*Фрагмент документа*
= = = = = = =
Эта ситуация является в настоящее время главной для понимания общего отношения к памятнику и для его благополучного существования в дальнейшем, и на ней необходимо остановиться детальнее. Сначала о реальной строительной и экологической ситуации. Капитальное бетонное корыто заполняет пространство между фундаментами здания. Идея гаража в Манеже, рожденная большевиками, остается бессмертной и в рыночном обличье, отношение к памятнику практически совпадает. Поскольку проект обещает не углубляться под фундаменты, то два рукава въезда и выезда разрушат немалую часть фундамента со стороны университета, по Моховой улице. Въезд и выезд будут примыкать к стенам Манежа непосредственно, они же приведут к ним все движение по Моховой, тротуар, по которому практически непрерывно будут проезжать автомобили, для прохожих станет недоступен. Вряд ли столь непосредственное внедрение вибрации, выхлопов и огнеопасных материалов продиктовано заботой о замечательном памятнике.
Существует и правовая сторона проблемы. По двум законам об объектах культурного наследия, федеральному и московскому, новое строительство на территории памятника безусловно запрещено. В данном случае его собираются вести даже не на территории – на самом памятнике. Для Москвы это законоположение ничтожно – в ней постоянно строят на памятниках, не то что на их территориях, и о законе никто на обсуждении не вспоминает. Однако о том, что такая норма существует и с ней надо считаться, предупредил в своем выступлении на совещании М.Е.Швыдкой, хотя и бывший министр культуры, но вполне авторитетный глава нового Федерального агентства по культуре.
= = = = = = =
*Данные для обработки*

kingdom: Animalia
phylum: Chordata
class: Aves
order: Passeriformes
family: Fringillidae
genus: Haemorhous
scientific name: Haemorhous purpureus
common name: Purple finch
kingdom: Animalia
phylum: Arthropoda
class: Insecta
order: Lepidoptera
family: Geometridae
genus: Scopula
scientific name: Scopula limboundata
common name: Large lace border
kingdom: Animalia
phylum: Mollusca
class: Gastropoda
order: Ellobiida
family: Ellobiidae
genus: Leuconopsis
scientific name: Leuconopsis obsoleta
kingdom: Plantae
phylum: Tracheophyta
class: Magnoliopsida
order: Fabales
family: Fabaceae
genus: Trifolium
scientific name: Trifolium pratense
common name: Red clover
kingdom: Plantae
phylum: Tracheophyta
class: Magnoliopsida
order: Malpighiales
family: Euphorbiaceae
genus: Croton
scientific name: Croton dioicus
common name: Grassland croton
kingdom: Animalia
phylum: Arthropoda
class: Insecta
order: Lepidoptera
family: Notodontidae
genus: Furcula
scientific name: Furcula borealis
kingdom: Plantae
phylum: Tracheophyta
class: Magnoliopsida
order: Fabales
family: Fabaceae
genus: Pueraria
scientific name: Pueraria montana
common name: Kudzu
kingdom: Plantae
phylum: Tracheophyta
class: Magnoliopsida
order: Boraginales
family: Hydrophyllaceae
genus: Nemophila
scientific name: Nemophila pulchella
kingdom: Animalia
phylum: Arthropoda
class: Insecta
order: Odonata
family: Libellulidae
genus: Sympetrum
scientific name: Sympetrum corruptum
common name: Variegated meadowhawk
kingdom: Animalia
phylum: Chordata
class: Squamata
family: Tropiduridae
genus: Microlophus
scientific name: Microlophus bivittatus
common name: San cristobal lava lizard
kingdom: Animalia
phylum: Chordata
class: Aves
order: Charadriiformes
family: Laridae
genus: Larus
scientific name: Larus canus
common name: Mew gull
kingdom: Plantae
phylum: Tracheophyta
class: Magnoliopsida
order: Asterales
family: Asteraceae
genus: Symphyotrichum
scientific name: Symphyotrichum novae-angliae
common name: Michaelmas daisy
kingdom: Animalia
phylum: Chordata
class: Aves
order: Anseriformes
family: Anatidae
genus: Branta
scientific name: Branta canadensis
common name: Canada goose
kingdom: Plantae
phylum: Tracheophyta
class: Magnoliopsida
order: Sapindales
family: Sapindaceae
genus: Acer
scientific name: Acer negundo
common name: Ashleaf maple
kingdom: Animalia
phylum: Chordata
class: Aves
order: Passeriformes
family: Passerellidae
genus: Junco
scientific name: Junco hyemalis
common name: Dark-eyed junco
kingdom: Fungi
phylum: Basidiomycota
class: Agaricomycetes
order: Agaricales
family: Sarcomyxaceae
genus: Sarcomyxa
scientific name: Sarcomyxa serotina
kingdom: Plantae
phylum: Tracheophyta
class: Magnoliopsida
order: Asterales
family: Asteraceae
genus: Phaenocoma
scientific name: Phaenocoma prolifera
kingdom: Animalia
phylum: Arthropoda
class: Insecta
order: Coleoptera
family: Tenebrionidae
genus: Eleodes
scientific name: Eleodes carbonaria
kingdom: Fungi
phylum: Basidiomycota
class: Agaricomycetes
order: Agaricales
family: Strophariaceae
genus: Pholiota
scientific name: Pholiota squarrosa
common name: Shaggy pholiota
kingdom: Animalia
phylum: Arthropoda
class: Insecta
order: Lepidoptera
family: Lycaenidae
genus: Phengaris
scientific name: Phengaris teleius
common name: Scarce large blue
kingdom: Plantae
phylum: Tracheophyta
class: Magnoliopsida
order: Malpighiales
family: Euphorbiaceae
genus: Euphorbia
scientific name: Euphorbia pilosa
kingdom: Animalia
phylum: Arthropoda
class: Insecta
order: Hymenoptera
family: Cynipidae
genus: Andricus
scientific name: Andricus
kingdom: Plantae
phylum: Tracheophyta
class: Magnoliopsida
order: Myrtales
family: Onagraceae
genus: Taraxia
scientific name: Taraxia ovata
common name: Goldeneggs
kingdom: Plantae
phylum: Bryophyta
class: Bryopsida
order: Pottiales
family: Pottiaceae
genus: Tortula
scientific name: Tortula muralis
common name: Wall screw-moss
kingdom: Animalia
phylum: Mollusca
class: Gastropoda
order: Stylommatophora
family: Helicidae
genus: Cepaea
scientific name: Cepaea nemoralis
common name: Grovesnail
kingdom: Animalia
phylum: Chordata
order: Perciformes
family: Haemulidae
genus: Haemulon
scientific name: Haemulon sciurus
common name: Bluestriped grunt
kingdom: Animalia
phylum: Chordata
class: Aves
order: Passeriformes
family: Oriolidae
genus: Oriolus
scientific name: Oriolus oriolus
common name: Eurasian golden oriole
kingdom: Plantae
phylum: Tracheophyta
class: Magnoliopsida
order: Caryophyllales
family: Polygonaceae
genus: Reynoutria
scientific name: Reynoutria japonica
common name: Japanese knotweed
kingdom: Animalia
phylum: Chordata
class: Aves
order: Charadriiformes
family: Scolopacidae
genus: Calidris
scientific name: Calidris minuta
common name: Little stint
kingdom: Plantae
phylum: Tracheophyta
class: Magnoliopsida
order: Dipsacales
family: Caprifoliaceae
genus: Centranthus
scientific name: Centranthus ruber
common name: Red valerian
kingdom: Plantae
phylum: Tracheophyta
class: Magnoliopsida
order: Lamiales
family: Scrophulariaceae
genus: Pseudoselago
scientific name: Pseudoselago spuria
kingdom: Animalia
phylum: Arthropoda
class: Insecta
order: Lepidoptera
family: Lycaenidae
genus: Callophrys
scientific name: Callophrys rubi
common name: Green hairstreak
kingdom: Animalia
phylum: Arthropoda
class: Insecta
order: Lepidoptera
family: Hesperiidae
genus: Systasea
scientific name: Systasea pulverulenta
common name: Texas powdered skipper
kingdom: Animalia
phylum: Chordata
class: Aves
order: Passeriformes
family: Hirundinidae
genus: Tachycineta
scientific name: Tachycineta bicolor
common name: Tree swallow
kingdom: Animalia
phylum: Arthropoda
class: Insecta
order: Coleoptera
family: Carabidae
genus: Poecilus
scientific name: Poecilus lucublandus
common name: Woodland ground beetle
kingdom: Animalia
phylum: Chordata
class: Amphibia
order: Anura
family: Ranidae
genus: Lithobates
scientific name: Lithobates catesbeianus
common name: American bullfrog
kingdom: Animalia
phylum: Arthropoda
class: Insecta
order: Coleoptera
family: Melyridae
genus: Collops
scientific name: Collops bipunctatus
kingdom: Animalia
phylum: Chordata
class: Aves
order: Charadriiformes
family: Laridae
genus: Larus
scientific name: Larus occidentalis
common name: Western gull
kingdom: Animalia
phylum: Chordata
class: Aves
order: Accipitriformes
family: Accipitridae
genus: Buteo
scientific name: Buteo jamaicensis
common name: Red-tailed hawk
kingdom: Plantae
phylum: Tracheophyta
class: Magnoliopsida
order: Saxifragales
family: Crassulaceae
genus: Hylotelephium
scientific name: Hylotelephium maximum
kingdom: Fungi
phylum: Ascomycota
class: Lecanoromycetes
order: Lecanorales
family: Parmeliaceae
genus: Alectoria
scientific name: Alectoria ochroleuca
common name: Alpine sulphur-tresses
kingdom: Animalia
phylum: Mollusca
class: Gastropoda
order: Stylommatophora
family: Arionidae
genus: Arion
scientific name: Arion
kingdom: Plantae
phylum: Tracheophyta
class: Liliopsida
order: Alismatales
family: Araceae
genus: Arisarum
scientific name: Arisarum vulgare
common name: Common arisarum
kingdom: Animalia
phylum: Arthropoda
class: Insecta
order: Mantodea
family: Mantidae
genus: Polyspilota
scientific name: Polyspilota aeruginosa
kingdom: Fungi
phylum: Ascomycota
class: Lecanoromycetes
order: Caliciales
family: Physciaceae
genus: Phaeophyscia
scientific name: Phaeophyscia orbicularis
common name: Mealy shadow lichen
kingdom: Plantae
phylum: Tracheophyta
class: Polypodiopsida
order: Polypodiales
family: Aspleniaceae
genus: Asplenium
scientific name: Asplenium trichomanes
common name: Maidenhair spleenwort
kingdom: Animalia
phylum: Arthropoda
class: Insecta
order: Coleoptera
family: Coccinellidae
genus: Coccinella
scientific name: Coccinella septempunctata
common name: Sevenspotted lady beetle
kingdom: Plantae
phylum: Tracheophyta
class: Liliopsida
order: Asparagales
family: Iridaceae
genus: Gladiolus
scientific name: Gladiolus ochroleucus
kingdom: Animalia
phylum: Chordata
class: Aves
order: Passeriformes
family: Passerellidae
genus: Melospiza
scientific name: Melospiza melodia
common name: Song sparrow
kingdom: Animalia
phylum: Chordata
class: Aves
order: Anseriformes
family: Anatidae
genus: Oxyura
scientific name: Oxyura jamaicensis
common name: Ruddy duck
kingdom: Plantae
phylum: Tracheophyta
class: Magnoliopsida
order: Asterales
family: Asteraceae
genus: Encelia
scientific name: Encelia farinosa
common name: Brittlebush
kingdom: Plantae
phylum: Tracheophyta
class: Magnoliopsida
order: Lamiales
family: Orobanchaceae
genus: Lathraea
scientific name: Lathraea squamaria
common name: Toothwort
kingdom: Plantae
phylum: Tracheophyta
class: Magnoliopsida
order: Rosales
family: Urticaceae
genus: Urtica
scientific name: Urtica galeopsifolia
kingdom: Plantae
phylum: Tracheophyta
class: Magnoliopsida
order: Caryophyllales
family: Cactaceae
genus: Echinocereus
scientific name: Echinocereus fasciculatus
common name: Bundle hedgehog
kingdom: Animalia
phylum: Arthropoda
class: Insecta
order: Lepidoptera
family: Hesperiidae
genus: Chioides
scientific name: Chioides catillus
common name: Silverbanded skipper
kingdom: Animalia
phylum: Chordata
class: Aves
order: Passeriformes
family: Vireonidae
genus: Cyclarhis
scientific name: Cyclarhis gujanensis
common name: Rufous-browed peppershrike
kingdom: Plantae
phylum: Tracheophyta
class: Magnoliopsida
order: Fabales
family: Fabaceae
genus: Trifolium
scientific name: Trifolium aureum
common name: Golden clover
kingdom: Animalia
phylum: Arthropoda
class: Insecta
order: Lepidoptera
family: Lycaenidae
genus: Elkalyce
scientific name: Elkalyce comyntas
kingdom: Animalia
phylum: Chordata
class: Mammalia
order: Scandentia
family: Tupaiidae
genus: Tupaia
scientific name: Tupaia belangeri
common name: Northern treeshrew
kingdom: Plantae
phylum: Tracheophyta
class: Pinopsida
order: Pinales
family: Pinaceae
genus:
= = = = = = =
*Что нужно сделать*
a – Напечатайте, пожалуйста, дословно отрывок текста о Манеже, начиная со слов «Существует и правовая» и заканчивая словами «агентства по культуре.».
b – Выведите без изменений только строки записей, начиная со строки, где есть «common name: Silverbanded skipper», и заканчивая строкой, где есть «scientific name: Trifolium aureum», включая обе эти строки.
Записи никак не связаны с текстом о Манеже.

*Ответы*
a –
Существует и правовая сторона проблемы. По двум законам об объектах культурного наследия, федеральному и московскому, новое строительство на территории памятника безусловно запрещено. В данном случае его собираются вести даже не на территории – на самом памятнике. Для Москвы это законоположение ничтожно – в ней постоянно строят на памятниках, не то что на их территориях, и о законе никто на обсуждении не вспоминает. Однако о том, что такая норма существует и с ней надо считаться, предупредил в своем выступлении на совещании М.Е.Швыдкой, хотя и бывший министр культуры, но вполне авторитетный глава нового Федерального агентства по культуре.

b –
common name: Silverbanded skipper
kingdom: Animalia
phylum: Chordata
class: Aves
order: Passeriformes
family: Vireonidae
genus: Cyclarhis
scientific name: Cyclarhis gujanensis
common name: Rufous-browed peppershrike
kingdom: Plantae
phylum: Tracheophyta
class: Magnoliopsida
order: Fabales
family: Fabaceae
genus: Trifolium
scientific name: Trifolium aureum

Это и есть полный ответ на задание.